The city of Kingman was established in the early 1880s by Lewis Kingman who located the route of the Santa Fe Railway. In 1883 Kingman was established as a railroad stop.
One of the most interesting parks in Kingman is the the Locomotive Park. It is located at 1st and Andy Devine Avenue, in downtown Kingman. This park is home for AT&SF steam engine #3759, which visitors may climb aboard. AT&SF 3759 locomotive is listed on the National Register of Historic Places.
Shown above is Engine 3759 pulling a passenger train near Kingman
This "Mountain Type" coal-burning steam locomotive was built in 1927 by the Baldwin Locomotive Works. Then in 1941, it was converted to use oil. It was retired in 1953, having traveled over 2,585,600 miles.

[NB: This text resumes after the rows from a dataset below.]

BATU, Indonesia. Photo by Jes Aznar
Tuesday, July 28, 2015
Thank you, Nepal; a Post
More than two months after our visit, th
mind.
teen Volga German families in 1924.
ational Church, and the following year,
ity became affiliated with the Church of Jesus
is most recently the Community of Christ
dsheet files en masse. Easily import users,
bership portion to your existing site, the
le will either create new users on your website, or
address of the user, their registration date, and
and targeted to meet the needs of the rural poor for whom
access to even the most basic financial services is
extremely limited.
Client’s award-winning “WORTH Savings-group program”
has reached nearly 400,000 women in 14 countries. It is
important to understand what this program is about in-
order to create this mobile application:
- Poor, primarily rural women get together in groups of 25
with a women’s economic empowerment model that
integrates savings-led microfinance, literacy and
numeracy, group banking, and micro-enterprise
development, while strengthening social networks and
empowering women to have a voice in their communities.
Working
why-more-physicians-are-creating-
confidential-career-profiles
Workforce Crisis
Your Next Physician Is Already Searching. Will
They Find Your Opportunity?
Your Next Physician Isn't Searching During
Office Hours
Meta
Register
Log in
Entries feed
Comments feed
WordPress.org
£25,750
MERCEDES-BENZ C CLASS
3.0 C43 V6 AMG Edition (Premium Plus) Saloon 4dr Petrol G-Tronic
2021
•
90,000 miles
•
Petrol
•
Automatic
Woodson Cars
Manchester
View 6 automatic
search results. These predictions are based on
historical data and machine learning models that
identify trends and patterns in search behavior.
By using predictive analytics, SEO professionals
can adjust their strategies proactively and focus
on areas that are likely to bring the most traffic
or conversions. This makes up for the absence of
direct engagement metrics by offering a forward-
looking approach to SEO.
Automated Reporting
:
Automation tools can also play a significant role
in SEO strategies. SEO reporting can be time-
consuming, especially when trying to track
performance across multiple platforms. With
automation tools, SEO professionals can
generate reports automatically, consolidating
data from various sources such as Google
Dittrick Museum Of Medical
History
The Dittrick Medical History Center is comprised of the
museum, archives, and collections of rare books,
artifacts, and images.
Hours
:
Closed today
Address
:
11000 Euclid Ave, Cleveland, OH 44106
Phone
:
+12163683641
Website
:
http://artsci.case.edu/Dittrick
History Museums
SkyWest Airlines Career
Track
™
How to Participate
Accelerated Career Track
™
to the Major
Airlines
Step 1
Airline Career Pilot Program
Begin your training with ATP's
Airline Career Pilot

The AT&SF used its 4-8-4s for regular passenger service from Los Angeles to Kansas City, with Kingman as a water stop. Since its main line stretching over 2200 miles (Chicago to California), the AT&SF had a real need for excellent motive power.
Finally in 1957, it was the last steam engine to travel the line to Kingman. On this last journey, the Santa Fe Railroad presented the engine to the city of Kingman.
In 1987 caboose 999520 was retired and donated to Kingman to be added to the 3759 display. The park was added to the National Register of Historic Places in 1986 as number 86001113.